* [Work request] Write out the data again exactly, skipping every picture.

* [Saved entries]
-- -- --

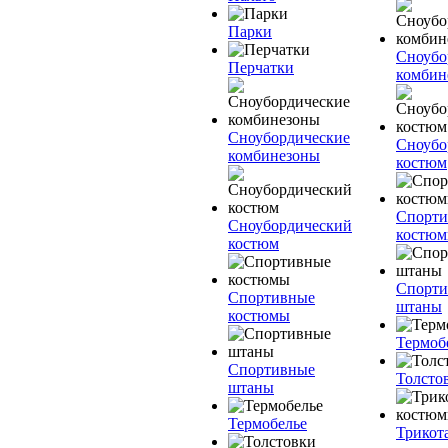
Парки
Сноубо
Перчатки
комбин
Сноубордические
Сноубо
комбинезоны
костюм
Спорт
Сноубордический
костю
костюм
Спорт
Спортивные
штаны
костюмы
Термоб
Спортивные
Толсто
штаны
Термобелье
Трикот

-- -- --

* [Solution for this exercise]
Парки
Сноубо
Перчатки
комбин
Сноубордические
Сноубо
комбинезоны
костюм
Спорт
Сноубордический
костю
костюм
Спорт
Спортивные
штаны
костюмы
Термоб
Спортивные
Толсто
штаны
Термобелье
Трикот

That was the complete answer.